### ESERCIZIO:
Riporta come CSV a due colonne, intestate "campo" e "valore", tutto il materiale dall'inizio fino alla riga che contiene "catalogue / barcode: US 1636982", quella compresa. Fai una riga per ogni riga del materiale e metti il nome del campo e il suo valore ciascuno in un solo campo tra virgolette, con gli a capo sostituiti da spazi.

### DATI DI PARTENZA:
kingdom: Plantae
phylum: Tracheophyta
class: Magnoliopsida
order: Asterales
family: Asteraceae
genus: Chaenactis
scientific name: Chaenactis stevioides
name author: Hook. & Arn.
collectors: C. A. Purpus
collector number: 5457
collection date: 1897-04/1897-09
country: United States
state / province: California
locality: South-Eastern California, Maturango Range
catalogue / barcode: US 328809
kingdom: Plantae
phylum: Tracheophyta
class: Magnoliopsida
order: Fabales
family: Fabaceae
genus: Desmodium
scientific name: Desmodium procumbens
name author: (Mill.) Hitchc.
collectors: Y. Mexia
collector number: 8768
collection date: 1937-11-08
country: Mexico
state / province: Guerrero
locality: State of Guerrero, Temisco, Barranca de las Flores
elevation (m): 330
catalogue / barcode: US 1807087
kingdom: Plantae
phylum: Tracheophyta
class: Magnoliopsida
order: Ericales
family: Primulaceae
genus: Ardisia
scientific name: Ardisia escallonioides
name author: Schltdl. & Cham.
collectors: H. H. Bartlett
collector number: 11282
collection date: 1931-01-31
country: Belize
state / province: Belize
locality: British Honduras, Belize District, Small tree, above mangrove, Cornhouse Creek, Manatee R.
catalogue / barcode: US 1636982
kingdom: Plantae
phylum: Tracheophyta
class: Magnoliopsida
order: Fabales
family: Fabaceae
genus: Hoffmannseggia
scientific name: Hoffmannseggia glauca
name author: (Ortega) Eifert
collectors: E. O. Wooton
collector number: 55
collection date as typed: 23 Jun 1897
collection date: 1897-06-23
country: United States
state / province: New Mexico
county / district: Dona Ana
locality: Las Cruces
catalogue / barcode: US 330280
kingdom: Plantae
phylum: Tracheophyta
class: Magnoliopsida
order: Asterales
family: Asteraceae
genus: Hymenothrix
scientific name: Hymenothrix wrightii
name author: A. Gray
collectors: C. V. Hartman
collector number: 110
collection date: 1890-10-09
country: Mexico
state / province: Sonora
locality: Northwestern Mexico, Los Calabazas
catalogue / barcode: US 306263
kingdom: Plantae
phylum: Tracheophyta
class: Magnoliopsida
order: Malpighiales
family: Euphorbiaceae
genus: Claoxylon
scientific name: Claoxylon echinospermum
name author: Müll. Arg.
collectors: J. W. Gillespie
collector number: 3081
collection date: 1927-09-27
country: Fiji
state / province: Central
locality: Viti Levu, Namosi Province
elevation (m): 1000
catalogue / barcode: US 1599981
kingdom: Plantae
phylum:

### SOLUZIONE:
campo,valore
"kingdom:","Plantae"
"phylum:","Tracheophyta"
"class:","Magnoliopsida"
"order:","Asterales"
"family:","Asteraceae"
"genus:","Chaenactis"
"scientific name:","Chaenactis stevioides"
"name author:","Hook. & Arn."
"collectors:","C. A. Purpus"
"collector number:","5457"
"collection date:","1897-04/1897-09"
"country:","United States"
"state / province:","California"
"locality:","South-Eastern California, Maturango Range"
"catalogue / barcode:","US 328809"
"kingdom:","Plantae"
"phylum:","Tracheophyta"
"class:","Magnoliopsida"
"order:","Fabales"
"family:","Fabaceae"
"genus:","Desmodium"
"scientific name:","Desmodium procumbens"
"name author:","(Mill.) Hitchc."
"collectors:","Y. Mexia"
"collector number:","8768"
"collection date:","1937-11-08"
"country:","Mexico"
"state / province:","Guerrero"
"locality:","State of Guerrero, Temisco, Barranca de las Flores"
"elevation (m):","330"
"catalogue / barcode:","US 1807087"
"kingdom:","Plantae"
"phylum:","Tracheophyta"
"class:","Magnoliopsida"
"order:","Ericales"
"family:","Primulaceae"
"genus:","Ardisia"
"scientific name:","Ardisia escallonioides"
"name author:","Schltdl. & Cham."
"collectors:","H. H. Bartlett"
"collector number:","11282"
"collection date:","1931-01-31"
"country:","Belize"
"state / province:","Belize"
"locality:","British Honduras, Belize District, Small tree, above mangrove, Cornhouse Creek, Manatee R."
"catalogue / barcode:","US 1636982"